Para compreender os alcances
desta iniciativa, nada melhor que reproduzir as declarações de Stephen Townley,
o representante dos Estados Unidos ante o CDH. Conhecido o resultado da votação,
disse que “os Estados Unidos não participarão nesta iniciativa de criar um
grupo de trabalho com os propósitos já estabelecidos e alentaremos outros
membros do CDH a atuar da mesma maneira.” “Alentaremos” quer dizer, neste caso,
“pressionaremos”, tal como seu país o fizera para impedir a criação da Corte
Penal Internacional. Como diria o mestre Noam Chomsky, eis aí uma aula prática
do que Washington entende por democracia! Se se vota o que os EUA querem, seu
resultado é aceito; em caso contrário, a “regra da maioria” se joga na lata de
lixo e o império declara seu repúdio à nova norma e promove a generalização de
sua desobediência. Em outras palavras: Washington se opõe, com antecedência, a qualquer
projeto de regulação das transnacionais e de proteção aos direitos humanos ainda
sem saber qual será o seu conteúdo e se finalmente se concretizará num tratado
ou convênio internacional. Previsivelmente, os peões europeus seguiram a voz do
amo e com impudica desonra se apressaram a declarar o mesmo, jogando por terra os
últimos restos da tradição democrática europeia.
Para concluir: uma vitória muito
importante que, apesar da deplorável deserção de alguns países da América Latina
e do Caribe, conta com o aval da constelação de atores que na vida prática estão
dando à luz uma nova ordem internacional crescentemente multipolar e na qual a
hegemonia dos Estados Unidos se encontra cada vez mais menoscabada. Assombra a
deserção do Brasil, apartando-se dos seus sócios do BRICS, que em sua totalidade
votaram a favor da proposta de um dos seus membros, a África do Sul, o que põe
em relevo, pela enésima vez, a clássica ambiguidade do Itamaraty: estamos no BRICS,
mas sub-repticiamente votamos com os Estados Unidos. Surpreende e muito
consterna a defecção da Argentina, que tem mais de um motivo para se preocupar
com o tema dada a crescente importância que tem a exploração dos recursos minerais
e “hidrocarburíferos” em sua atual estratégia econômica e a sintonia política
existente com o governo de Rafael Correa.
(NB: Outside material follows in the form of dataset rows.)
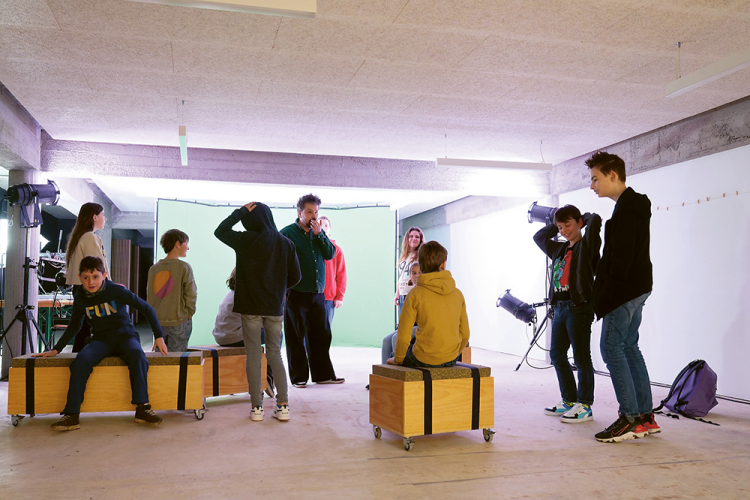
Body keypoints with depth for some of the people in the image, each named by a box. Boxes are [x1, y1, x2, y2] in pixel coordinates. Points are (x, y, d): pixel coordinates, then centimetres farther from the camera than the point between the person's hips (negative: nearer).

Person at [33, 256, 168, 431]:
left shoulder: (117, 291, -10)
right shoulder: (80, 299, 3)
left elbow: (146, 308, -3)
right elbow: (73, 326, 20)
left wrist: (159, 336, -6)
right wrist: (56, 349, 16)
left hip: (125, 336, -3)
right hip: (101, 340, 3)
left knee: (137, 355, -37)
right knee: (81, 361, -29)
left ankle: (142, 408, -35)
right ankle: (72, 414, -28)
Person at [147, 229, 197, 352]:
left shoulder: (153, 268, 6)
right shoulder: (184, 267, -10)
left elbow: (149, 294, 10)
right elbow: (191, 294, -11)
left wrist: (153, 315, 17)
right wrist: (189, 313, 3)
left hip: (157, 322, 5)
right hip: (179, 322, -5)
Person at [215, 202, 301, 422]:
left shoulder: (245, 241, -9)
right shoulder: (286, 244, 0)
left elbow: (220, 231, 8)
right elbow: (294, 277, 6)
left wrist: (241, 211, 10)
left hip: (250, 307, -3)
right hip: (275, 308, 3)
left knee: (253, 355, 4)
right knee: (275, 354, 11)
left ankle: (257, 407, 6)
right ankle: (283, 406, 7)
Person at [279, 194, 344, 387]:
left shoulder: (319, 233, 14)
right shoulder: (287, 233, -1)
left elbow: (330, 254, 4)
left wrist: (319, 234, -7)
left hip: (318, 293, 5)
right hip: (296, 294, -5)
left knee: (321, 335, 8)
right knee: (296, 337, 2)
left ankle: (323, 374, 17)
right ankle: (298, 377, 12)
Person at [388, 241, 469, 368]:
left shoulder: (415, 294, -13)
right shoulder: (458, 294, -2)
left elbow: (404, 336, -11)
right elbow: (465, 334, 5)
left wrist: (398, 359, 6)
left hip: (423, 360, -4)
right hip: (450, 360, 4)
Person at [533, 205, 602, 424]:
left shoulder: (586, 245, -4)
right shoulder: (559, 249, 17)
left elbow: (595, 220, -19)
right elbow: (539, 237, 32)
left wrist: (585, 218, 3)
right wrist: (556, 223, 22)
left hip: (579, 307, -8)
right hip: (560, 307, 8)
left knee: (581, 358, -3)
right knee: (557, 355, 12)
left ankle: (585, 405, 5)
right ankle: (569, 401, 23)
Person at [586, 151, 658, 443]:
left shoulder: (626, 209, -14)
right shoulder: (634, 205, 18)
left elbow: (622, 256, -22)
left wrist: (607, 294, -19)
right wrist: (605, 291, 17)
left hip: (626, 289, -10)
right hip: (637, 287, 10)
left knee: (611, 347, -7)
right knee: (629, 347, 12)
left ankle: (630, 419, -4)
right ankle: (646, 417, 17)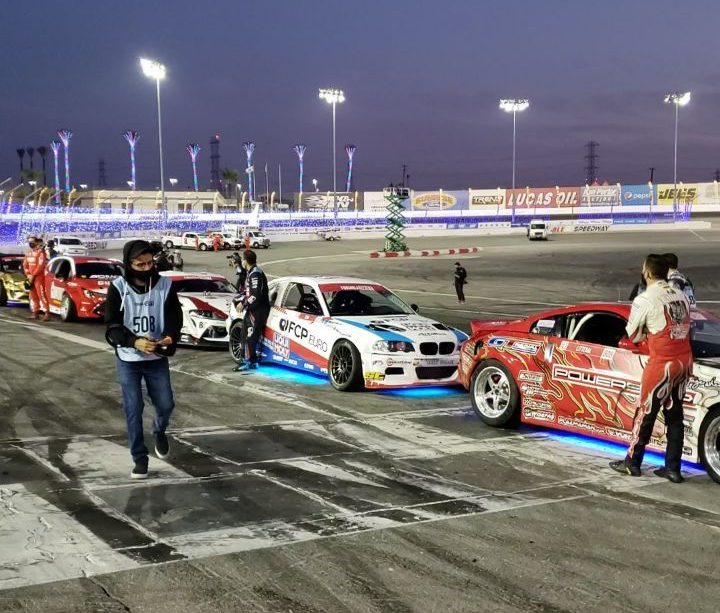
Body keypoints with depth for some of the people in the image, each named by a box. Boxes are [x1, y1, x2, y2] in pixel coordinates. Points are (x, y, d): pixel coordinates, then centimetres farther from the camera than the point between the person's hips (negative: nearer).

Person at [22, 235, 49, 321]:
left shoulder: (41, 252, -11)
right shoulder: (28, 252, 13)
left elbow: (40, 265, -17)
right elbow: (25, 264, 15)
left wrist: (33, 275, -14)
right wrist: (28, 274, 1)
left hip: (39, 276, -8)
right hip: (31, 277, 8)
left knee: (41, 295, -13)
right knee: (33, 295, 11)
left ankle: (47, 313, -14)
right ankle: (35, 313, 18)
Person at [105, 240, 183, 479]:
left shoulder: (165, 285, -5)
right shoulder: (118, 288, -9)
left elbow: (175, 319, -5)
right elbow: (113, 326, -10)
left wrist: (170, 338, -27)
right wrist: (135, 342, -28)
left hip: (157, 359, 1)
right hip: (127, 360, -1)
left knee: (165, 405, 4)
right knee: (133, 410, 1)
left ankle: (159, 431, 38)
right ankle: (140, 457, 15)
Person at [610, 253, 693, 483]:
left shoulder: (644, 300, -12)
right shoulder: (680, 295, 8)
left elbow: (632, 334, -3)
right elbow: (685, 326, 13)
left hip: (662, 363, -6)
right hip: (684, 361, 6)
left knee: (646, 413, 6)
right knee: (674, 415, 12)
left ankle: (632, 462, 16)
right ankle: (673, 468, 15)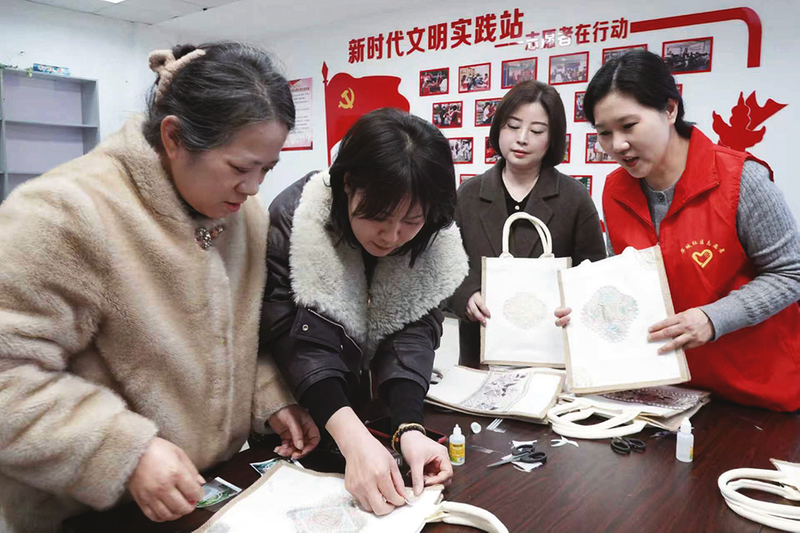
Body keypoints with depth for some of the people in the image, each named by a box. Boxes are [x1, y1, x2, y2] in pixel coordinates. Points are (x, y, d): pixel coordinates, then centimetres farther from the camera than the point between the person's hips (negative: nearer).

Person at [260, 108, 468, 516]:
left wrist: (408, 427, -38)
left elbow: (414, 330, -22)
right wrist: (351, 436, -44)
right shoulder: (292, 218, -28)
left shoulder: (436, 242, -18)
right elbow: (290, 337, -32)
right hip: (301, 412, -2)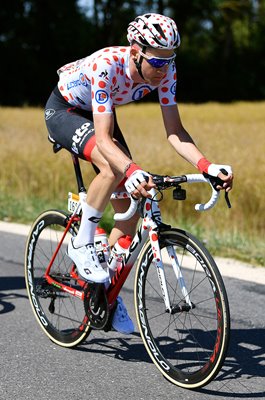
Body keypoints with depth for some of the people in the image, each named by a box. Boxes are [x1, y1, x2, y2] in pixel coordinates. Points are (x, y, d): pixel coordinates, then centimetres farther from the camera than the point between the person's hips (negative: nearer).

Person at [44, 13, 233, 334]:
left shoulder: (165, 72, -22)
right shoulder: (107, 66, -39)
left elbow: (174, 131, -22)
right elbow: (103, 137, -46)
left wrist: (207, 167, -38)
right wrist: (132, 172, -63)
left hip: (98, 113, 6)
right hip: (63, 111, -6)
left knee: (129, 207, -3)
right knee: (114, 167, -36)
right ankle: (81, 244, -15)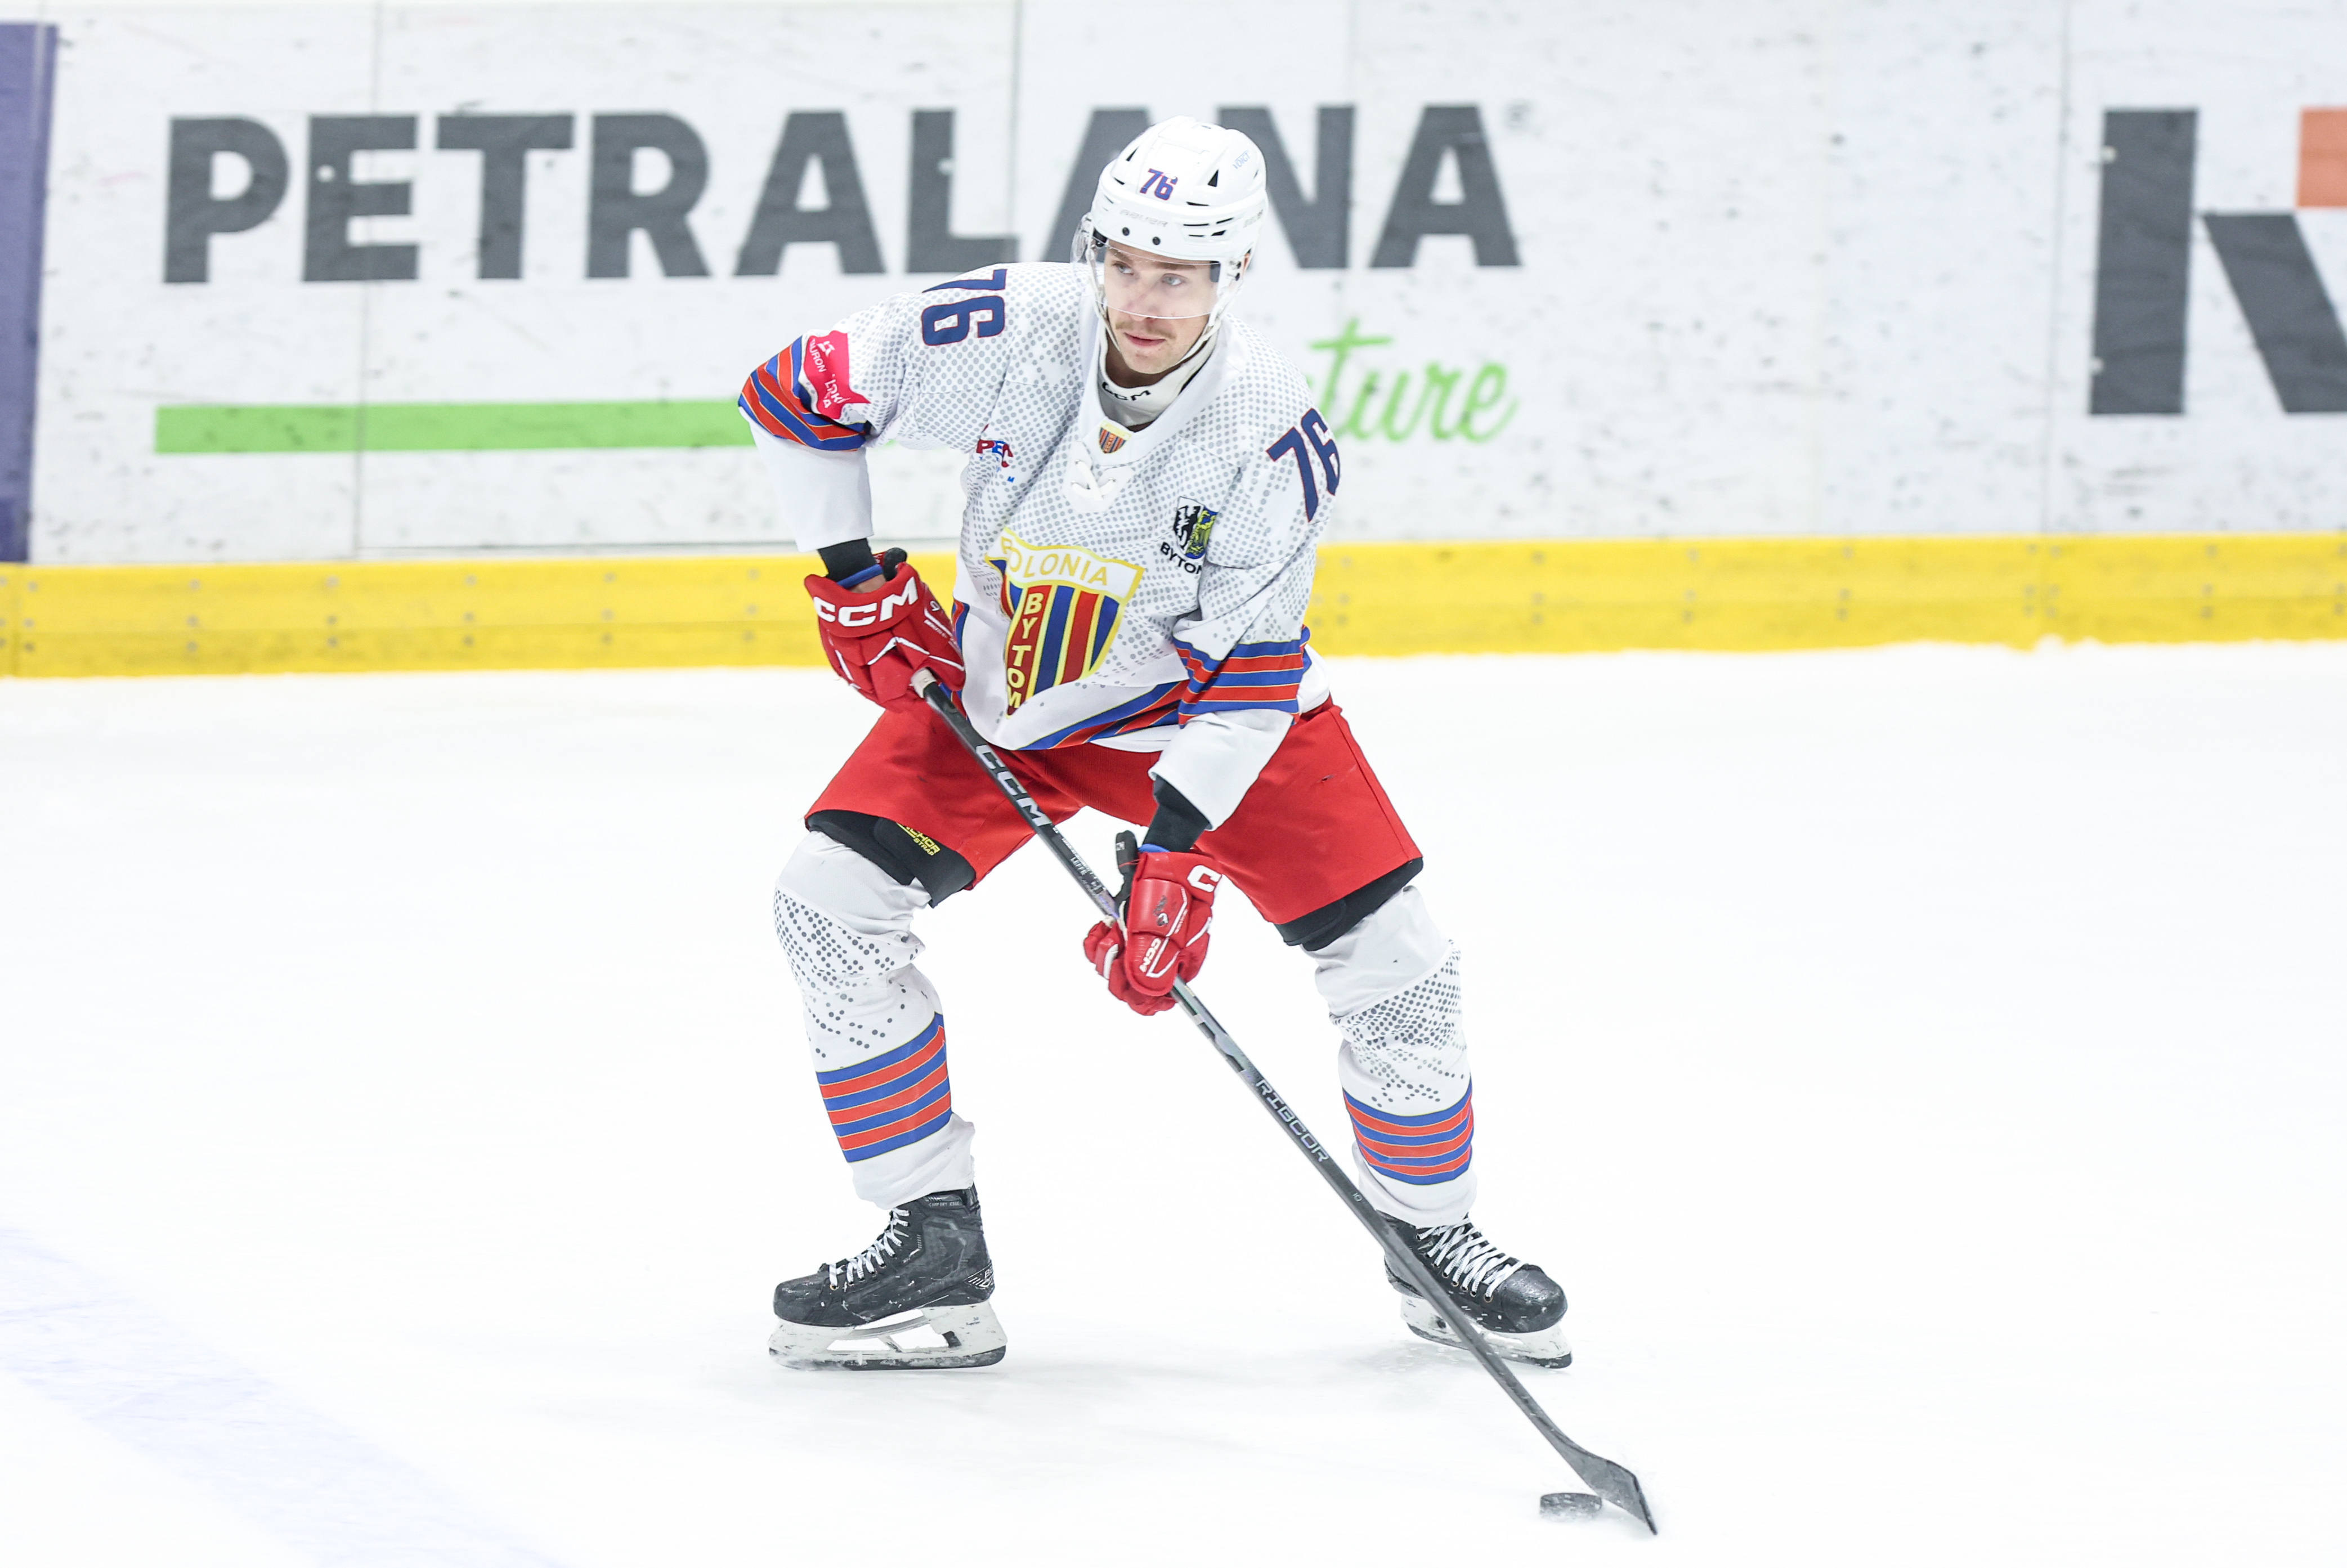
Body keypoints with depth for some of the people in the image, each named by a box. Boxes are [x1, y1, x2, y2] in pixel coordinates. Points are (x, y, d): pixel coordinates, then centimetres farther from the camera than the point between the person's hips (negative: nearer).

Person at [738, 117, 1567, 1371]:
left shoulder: (1274, 432, -26)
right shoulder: (1005, 335, -25)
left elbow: (1249, 664, -22)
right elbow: (794, 393, -10)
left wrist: (1179, 855, -29)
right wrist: (855, 579, -10)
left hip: (1194, 701, -1)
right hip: (994, 688, 2)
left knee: (1389, 959, -10)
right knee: (831, 899, -16)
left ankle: (1431, 1234, 17)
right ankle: (934, 1248, -5)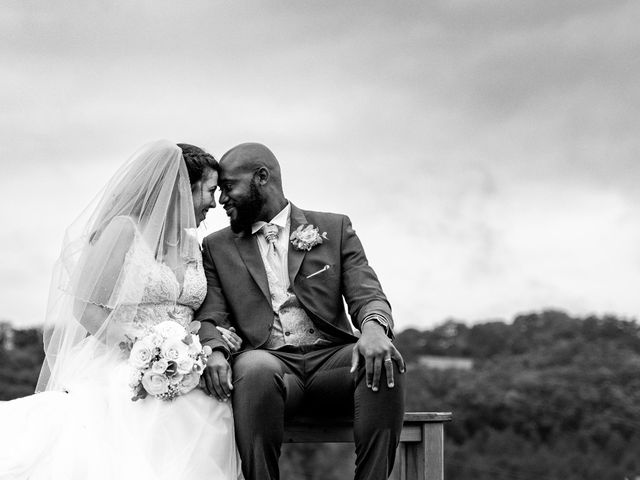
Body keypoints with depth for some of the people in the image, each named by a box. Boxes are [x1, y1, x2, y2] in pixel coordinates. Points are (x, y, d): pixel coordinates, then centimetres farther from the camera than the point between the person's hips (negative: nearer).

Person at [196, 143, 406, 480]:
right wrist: (214, 350, -17)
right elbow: (210, 316, 8)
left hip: (331, 359, 1)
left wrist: (373, 327, -21)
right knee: (255, 370, -37)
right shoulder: (217, 247, 19)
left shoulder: (335, 228, 16)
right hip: (267, 359, 0)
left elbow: (367, 295, 5)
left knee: (385, 362, -32)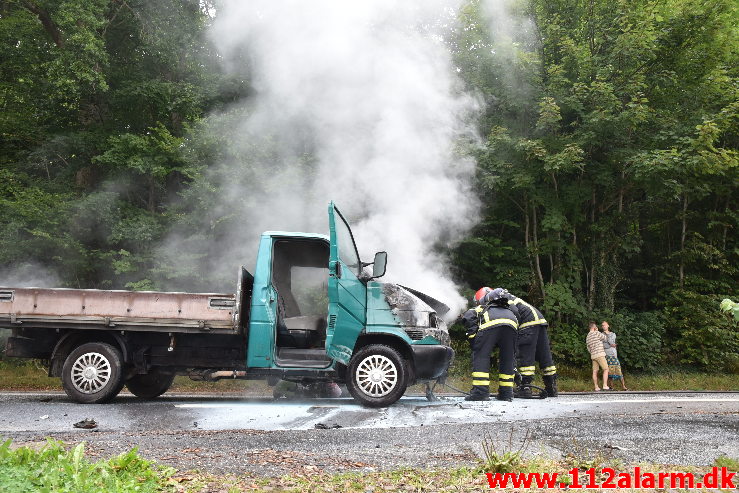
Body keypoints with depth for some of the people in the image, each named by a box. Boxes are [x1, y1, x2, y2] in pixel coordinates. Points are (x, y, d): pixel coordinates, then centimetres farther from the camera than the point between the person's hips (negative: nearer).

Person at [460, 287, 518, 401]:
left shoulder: (478, 309, 35)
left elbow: (467, 317, 10)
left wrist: (473, 336, 11)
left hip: (491, 323, -4)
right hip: (511, 322, 4)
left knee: (481, 356, 6)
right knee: (507, 358, 18)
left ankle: (480, 391, -1)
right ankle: (506, 393, 22)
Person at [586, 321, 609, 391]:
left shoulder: (587, 337, 15)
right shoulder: (596, 333, -9)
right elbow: (605, 338, 4)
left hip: (593, 356, 7)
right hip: (600, 354, -7)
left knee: (595, 371, 6)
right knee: (606, 369, -2)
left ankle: (596, 387, 6)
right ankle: (605, 386, -10)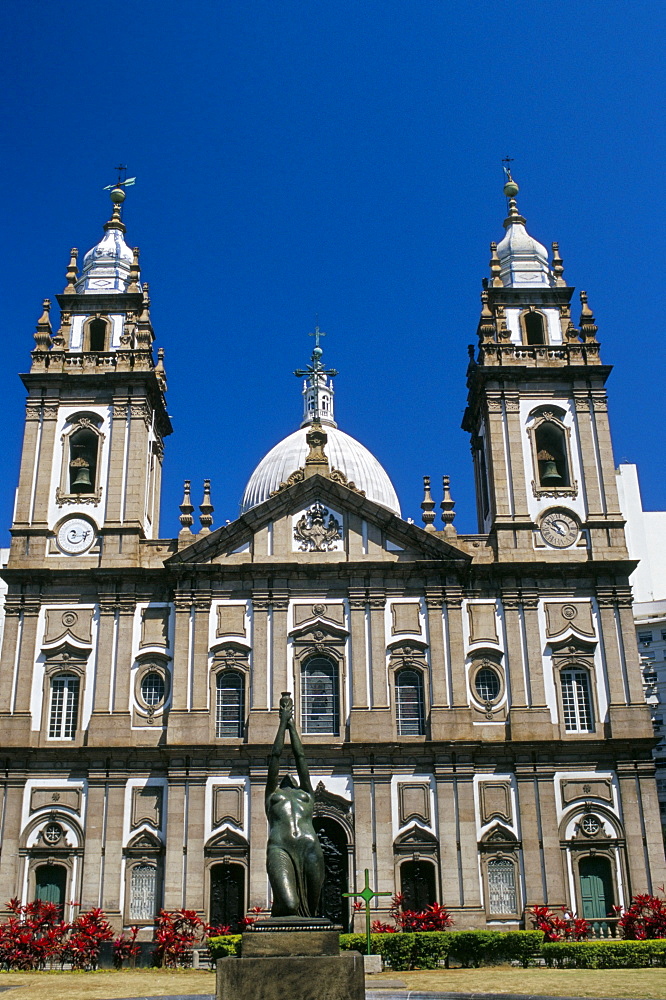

Confiemos em que desta vez, diferentemente
do ocorrido no século passado, uma nova versão do código de conduta das
transnacionais possa ser aprovado e levado à prática para por fim às suas
intermináveis tropelias. E que os países latino-americanos que se abstiveram na
semana passada – sobretudo a Argentina e
o Brasil – reconsiderem sua postura e colaborem ativamente nos trabalhos da
comissão que estará encarregada de preparar a nova normativa. Foi um
pequeno, porém significativo passo adiante. A melhor prova disso é a desaforada reação dos representantes do poder das
transnacionais, que não economizarão esforços para frustrar a concretização da
digna e corajosa iniciativa proposta pelo Equador e África do Sul.
Atilio A. Boron é diretor do
PLED, Centro Cultural de Cooperação Floreal Gorini.